# [Source extract]
★ ★ ★ ★

At that moment, a well-meaning, older woman said to me calmly, "You know, dear, it's their job to drive you crazy."
"Yes," I growled angrily, "but they don't have to do their job so well!"
I stormed off with my children, my decongestant, and whatever other trinkets my children had stashed into my shopping basket. I was in a bad mood, felt lousy, and was annoyed by the unsolicited public advice of a nosy older woman. But mostly I was sickened by my own words and actions.
I know I had every excuse to lose it that day in the drug store. But I still never imagined that I would someday be seen as the "Angry Mother" -- the woman who smacks (or berates) her kid in the supermarket line. Before I had children, I assumed that "Angry Mom" was stupid, evil, weak, and pathetic. But my own actions that day in the drug store taught me a very valuable lesson:
"Never judge another mommy unless you've walked in her mommy shoes."

★ ★ ★ ★

# [Material shown]
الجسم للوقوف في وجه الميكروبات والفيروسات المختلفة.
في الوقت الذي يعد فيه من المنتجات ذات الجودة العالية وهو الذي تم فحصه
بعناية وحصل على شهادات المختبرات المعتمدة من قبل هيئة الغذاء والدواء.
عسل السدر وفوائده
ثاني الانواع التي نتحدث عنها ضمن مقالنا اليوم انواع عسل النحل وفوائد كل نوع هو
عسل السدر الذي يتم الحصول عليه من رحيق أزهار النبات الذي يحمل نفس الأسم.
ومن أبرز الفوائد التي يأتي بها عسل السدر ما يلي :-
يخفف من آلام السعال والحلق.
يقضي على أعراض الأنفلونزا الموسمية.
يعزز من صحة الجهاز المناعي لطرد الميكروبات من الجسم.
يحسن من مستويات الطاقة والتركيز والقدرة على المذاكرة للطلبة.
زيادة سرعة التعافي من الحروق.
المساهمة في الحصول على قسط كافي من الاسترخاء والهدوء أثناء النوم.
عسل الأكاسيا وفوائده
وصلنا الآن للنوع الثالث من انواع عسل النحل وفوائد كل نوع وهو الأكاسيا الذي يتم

★ ★ ★ ★

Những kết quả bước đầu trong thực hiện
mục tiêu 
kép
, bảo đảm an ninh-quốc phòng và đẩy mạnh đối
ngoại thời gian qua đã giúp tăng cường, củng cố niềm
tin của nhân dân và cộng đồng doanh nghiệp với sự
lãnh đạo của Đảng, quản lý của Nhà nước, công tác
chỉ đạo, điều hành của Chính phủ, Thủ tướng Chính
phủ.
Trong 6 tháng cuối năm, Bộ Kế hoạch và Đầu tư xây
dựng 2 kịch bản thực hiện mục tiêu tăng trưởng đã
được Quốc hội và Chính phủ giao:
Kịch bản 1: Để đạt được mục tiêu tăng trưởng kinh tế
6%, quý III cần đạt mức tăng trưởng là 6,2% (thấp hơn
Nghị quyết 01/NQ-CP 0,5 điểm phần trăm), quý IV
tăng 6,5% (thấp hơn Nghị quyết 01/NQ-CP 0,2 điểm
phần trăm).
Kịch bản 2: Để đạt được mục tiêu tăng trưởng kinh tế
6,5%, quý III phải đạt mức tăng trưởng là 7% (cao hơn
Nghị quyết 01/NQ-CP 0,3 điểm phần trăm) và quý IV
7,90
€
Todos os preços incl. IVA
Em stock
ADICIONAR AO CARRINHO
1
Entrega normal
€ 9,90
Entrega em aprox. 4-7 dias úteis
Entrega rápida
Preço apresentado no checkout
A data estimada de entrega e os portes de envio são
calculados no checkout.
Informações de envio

★ ★ ★ ★

# [Task list]
(a) Restate word for word the part of the drug store passage starting with "At that moment, a" and going on through "words and actions.".
(b) Select and copy each line of the records that contains the word "thấp".

# [Responses to the exercise]
(a)
At that moment, a well-meaning, older woman said to me calmly, "You know, dear, it's their job to drive you crazy."
"Yes," I growled angrily, "but they don't have to do their job so well!"
I stormed off with my children, my decongestant, and whatever other trinkets my children had stashed into my shopping basket. I was in a bad mood, felt lousy, and was annoyed by the unsolicited public advice of a nosy older woman. But mostly I was sickened by my own words and actions.

(b)
6%, quý III cần đạt mức tăng trưởng là 6,2% (thấp hơn
tăng 6,5% (thấp hơn Nghị quyết 01/NQ-CP 0,2 điểm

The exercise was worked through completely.